Some cities have the problem of traffic signs disappearing. Then there's Cranston, R.I., where local officials are wondering where hundreds of unauthorized stop signs came from. According to city officials, the 80,000-person town has about 700 unauthorized stop signs erected within city limits. State transportation officials have 'fessed up to putting up about one-third of them. That leaves the city to sort out the legality of about 450 renegade stop signs on streets and parking lots. The Cranston mayor's office is urging residents to regard all signs as legitimate until the city sorts things out: "Drivers . . . should not take this as a free pass. A stop sign is a stop sign."
Don't go, Diego
Police in Seattle say a driver tried to get away with driving solo in a carpool lane on Nov. 29 by placing a large doll in the passenger seat. The stuffed doll of Diego from the Nickelodeon children's show Go, Diego, Go! reportedly belonged to the unidentified driver's daughter. Apparently the doll's huge, unblinking eyes drew the suspicions of a state trooper on the lookout for commuter lane violators. Authorities cited the driver for an HOV lane violation.
A pair of University of Colorado graduates have found tidy profits in some very dirty work: cleaning up after drunk people. Marc Simons and Alex Vere-Nicoll call their company "Hangover Helpers." And for a small fee, the duo will arrive at a dorm or house the night after a party, deliver breakfast burritos and Gatorade to hungover students, and clean up messes that can include empty beer cans, spent plastic cups, and anything else littered after a night of partying. The pair, who charge $15 per roommate, expect steady business this spring-the Boulder campus' chief party season.

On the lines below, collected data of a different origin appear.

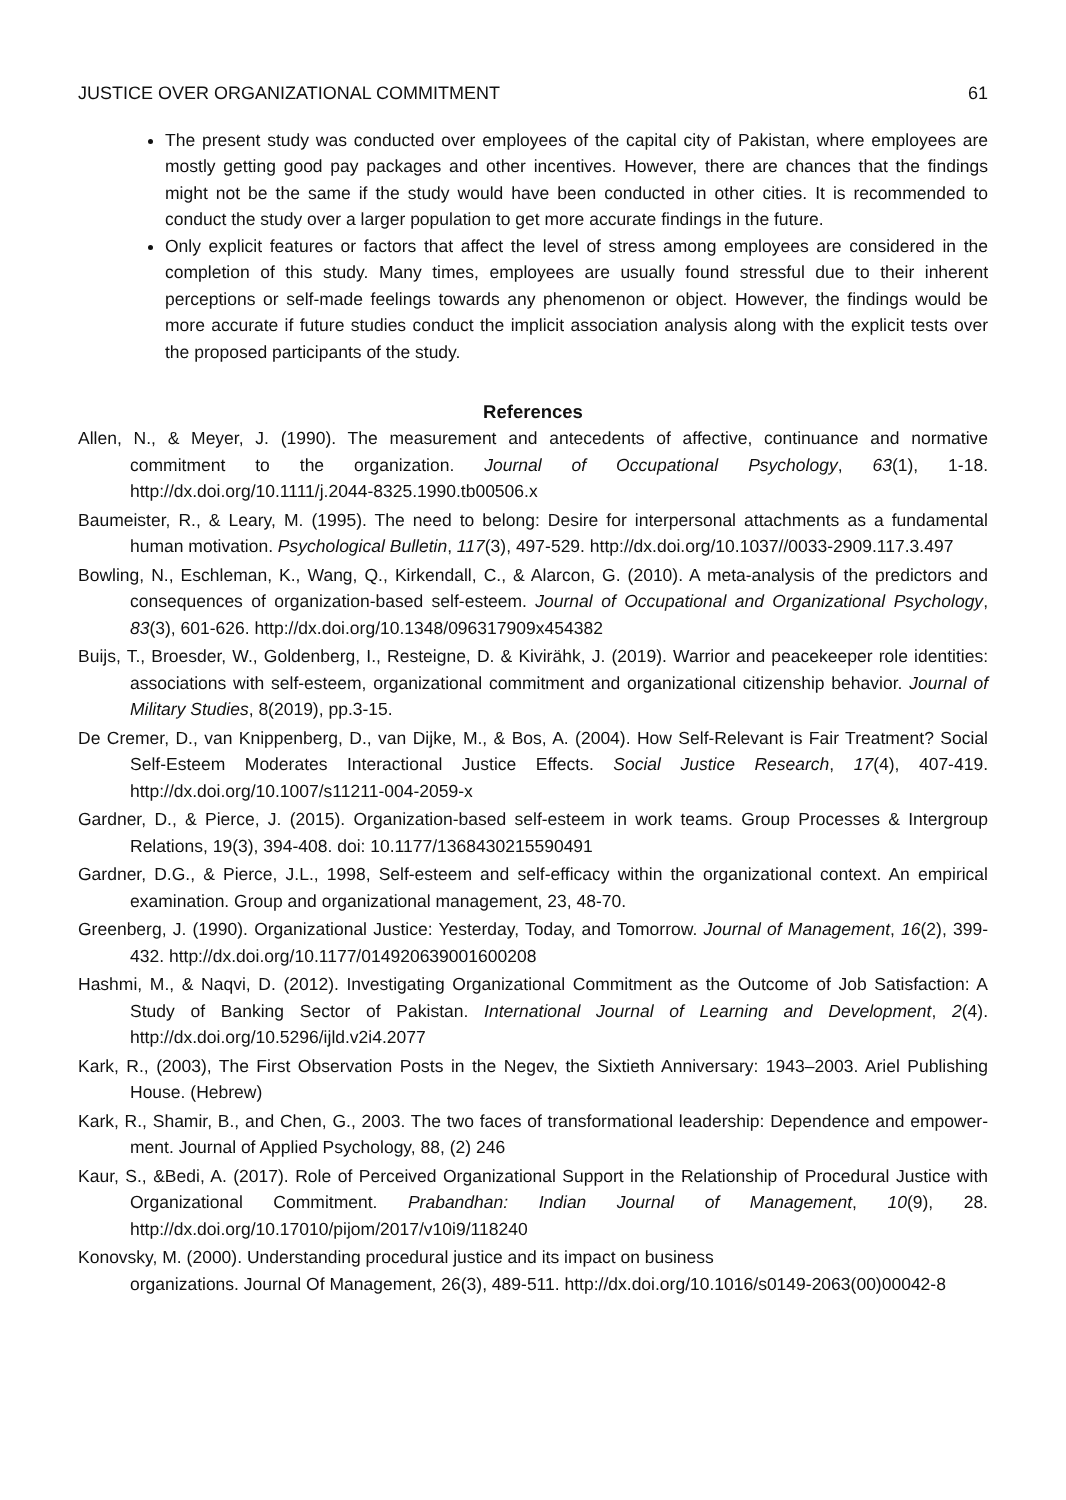JUSTICE OVER ORGANIZATIONAL COMMITMENT 61
The present study was conducted over employees of the capital city of Pakistan, where employees are mostly getting good pay packages and other incentives. However, there are chances that the findings might not be the same if the study would have been conducted in other cities. It is recommended to conduct the study over a larger population to get more accurate findings in the future.
Only explicit features or factors that affect the level of stress among employees are considered in the completion of this study. Many times, employees are usually found stressful due to their inherent perceptions or self-made feelings towards any phenomenon or object. However, the findings would be more accurate if future studies conduct the implicit association analysis along with the explicit tests over the proposed participants of the study.
References
Allen, N., & Meyer, J. (1990). The measurement and antecedents of affective, continuance and normative commitment to the organization. Journal of Occupational Psychology, 63(1), 1-18. http://dx.doi.org/10.1111/j.2044-8325.1990.tb00506.x
Baumeister, R., & Leary, M. (1995). The need to belong: Desire for interpersonal attachments as a fundamental human motivation. Psychological Bulletin, 117(3), 497-529. http://dx.doi.org/10.1037//0033-2909.117.3.497
Bowling, N., Eschleman, K., Wang, Q., Kirkendall, C., & Alarcon, G. (2010). A meta-analysis of the predictors and consequences of organization-based self-esteem. Journal of Occupational and Organizational Psychology, 83(3), 601-626. http://dx.doi.org/10.1348/096317909x454382
Buijs, T., Broesder, W., Goldenberg, I., Resteigne, D. & Kivirähk, J. (2019). Warrior and peacekeeper role identities: associations with self-esteem, organizational commitment and organizational citizenship behavior. Journal of Military Studies, 8(2019), pp.3-15.
De Cremer, D., van Knippenberg, D., van Dijke, M., & Bos, A. (2004). How Self-Relevant is Fair Treatment? Social Self-Esteem Moderates Interactional Justice Effects. Social Justice Research, 17(4), 407-419. http://dx.doi.org/10.1007/s11211-004-2059-x
Gardner, D., & Pierce, J. (2015). Organization-based self-esteem in work teams. Group Processes & Intergroup Relations, 19(3), 394-408. doi: 10.1177/1368430215590491
Gardner, D.G., & Pierce, J.L., 1998, Self-esteem and self-efficacy within the organizational context. An empirical examination. Group and organizational management, 23, 48-70.
Greenberg, J. (1990). Organizational Justice: Yesterday, Today, and Tomorrow. Journal of Management, 16(2), 399-432. http://dx.doi.org/10.1177/014920639001600208
Hashmi, M., & Naqvi, D. (2012). Investigating Organizational Commitment as the Outcome of Job Satisfaction: A Study of Banking Sector of Pakistan. International Journal of Learning and Development, 2(4). http://dx.doi.org/10.5296/ijld.v2i4.2077
Kark, R., (2003), The First Observation Posts in the Negev, the Sixtieth Anniversary: 1943–2003. Ariel Publishing House. (Hebrew)
Kark, R., Shamir, B., and Chen, G., 2003. The two faces of transformational leadership: Dependence and empower- ment. Journal of Applied Psychology, 88, (2) 246
Kaur, S., &Bedi, A. (2017). Role of Perceived Organizational Support in the Relationship of Procedural Justice with Organizational Commitment. Prabandhan: Indian Journal of Management, 10(9), 28. http://dx.doi.org/10.17010/pijom/2017/v10i9/118240
Konovsky, M. (2000). Understanding procedural justice and its impact on business
organizations. Journal Of Management, 26(3), 489-511. http://dx.doi.org/10.1016/s0149-2063(00)00042-8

Usually being stranded by a snowstorm for more than a week would be a nightmare. But it apparently wasn't for five staff members and two customers who were trapped for nine days in the Lion Inn, a pub in North Yorkshire, U.K. "It was really novel at first and quite exciting," waitress Katie Underwood told the Daily Mail. "It's been freezing, but we've been lucky that it's a pub and B&B we're trapped in. We've got plenty of coal for our fire, which has been great, and there are rooms upstairs so we have somewhere to sleep, and plenty of food." The pub's reputation for having ample stocks of high-quality ales probably didn't hurt either.
For more than 40 years, a Jewish symbol has hidden in plain sight in the Islamic Republic of Iran. When Israeli engineers built the headquarters building for Iran Air at the Mehrabad International Airport in Tehran, the builders installed a huge Star of David on the building's rooftop. For years, the symbol of Judaism went unnoticed in the anti-Semitic nation. But don't expect it to persist much longer. Once alerted to its presence by images available via Google Maps, officials made plans to dismantle it.
Judging by information culled from Google's records of internet searches, Americans in 2010 cared most about Apple products, sports and Justin Bieber. In December, Google released its Zeitgeist 2010, which reports on the search terms rising most quickly in popularity during the last year. Apple products placed first and third, with iPad having the distinction of being the faster rising term of 2010. The iPhone 4 placed third. Chatroullete, the dubious and random video-chatting website finished second while World Cup and Justin Bieber, a teen pop sensation, rounded out the top five.